Tasks to complete:
a) Name each functional department that the project management article lists as part of a typical corporation's structure.
b) Reproduce the portion of the project management article starting with "It's about managing" and going on through "a different way.".

Source passage:
§ §

The Skeptic’s Guide to Project Management, Part I: What Project Managers Actually Do
Project Management. It's one of those jobs that, like helpdesk or technical writing, seems to go without explanation.
It's about managing projects. Duh.
A common assumption is that project management is obvious. Gather the requirements, get the estimates, build a plan, work the plan, and you are done.
If you want that article, no worries, there are plenty of books to choose from.
This not that article.
Instead of talking about what project managers should do, I will talk about what the successful ones actually do, and the practical and ethical consequences of that difference.
In this series, I will start with outlining general expectations for project managers (what you have to do to succeed right now), moving slowly toward how to reframe the work to create a more happy, healthy, productive work environment. And I'll do it with a skeptic's eye for detail, asking for evidence and alternative explanations, and allowing for the possibility that different people can do things in a different way.
Let's talk about what project managers actually do.
Why We Need Project Managers
Picture the organizational structure of your typical corporation. Below the business units you tend to see some sort of functional organization--IT over here, finance there, operations in a third place, marketing, sales, perhaps a legal department. Each of those big buckets likely has sub-buckets. IT might be split into operations and development, for example, and within IT Development you might have the web programmers, the testers, the analysts, the database programmers, and so on.

§ §

Pixel coordinate lists

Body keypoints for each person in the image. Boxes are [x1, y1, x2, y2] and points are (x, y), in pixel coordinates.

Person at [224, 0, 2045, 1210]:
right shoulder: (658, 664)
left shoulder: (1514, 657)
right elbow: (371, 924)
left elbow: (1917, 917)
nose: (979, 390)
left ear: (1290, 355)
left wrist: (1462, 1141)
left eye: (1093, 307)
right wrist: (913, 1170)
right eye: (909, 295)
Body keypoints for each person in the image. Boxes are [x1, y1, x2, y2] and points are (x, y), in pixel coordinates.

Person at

§ §

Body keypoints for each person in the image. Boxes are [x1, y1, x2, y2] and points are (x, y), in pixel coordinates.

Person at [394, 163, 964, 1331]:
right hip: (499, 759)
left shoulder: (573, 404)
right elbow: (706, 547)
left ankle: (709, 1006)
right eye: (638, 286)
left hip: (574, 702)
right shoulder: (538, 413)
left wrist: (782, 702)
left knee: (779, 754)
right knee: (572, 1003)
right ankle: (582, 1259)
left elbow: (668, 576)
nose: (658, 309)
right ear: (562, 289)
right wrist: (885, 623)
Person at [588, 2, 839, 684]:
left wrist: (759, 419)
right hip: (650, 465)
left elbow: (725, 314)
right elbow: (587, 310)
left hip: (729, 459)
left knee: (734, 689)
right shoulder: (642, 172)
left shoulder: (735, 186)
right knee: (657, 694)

§ §

Solved tasks:
a) IT, finance, operations, marketing, sales, and a legal department.

b)
It's about managing projects. Duh.
A common assumption is that project management is obvious. Gather the requirements, get the estimates, build a plan, work the plan, and you are done.
If you want that article, no worries, there are plenty of books to choose from.
This not that article.
Instead of talking about what project managers should do, I will talk about what the successful ones actually do, and the practical and ethical consequences of that difference.
In this series, I will start with outlining general expectations for project managers (what you have to do to succeed right now), moving slowly toward how to reframe the work to create a more happy, healthy, productive work environment. And I'll do it with a skeptic's eye for detail, asking for evidence and alternative explanations, and allowing for the possibility that different people can do things in a different way.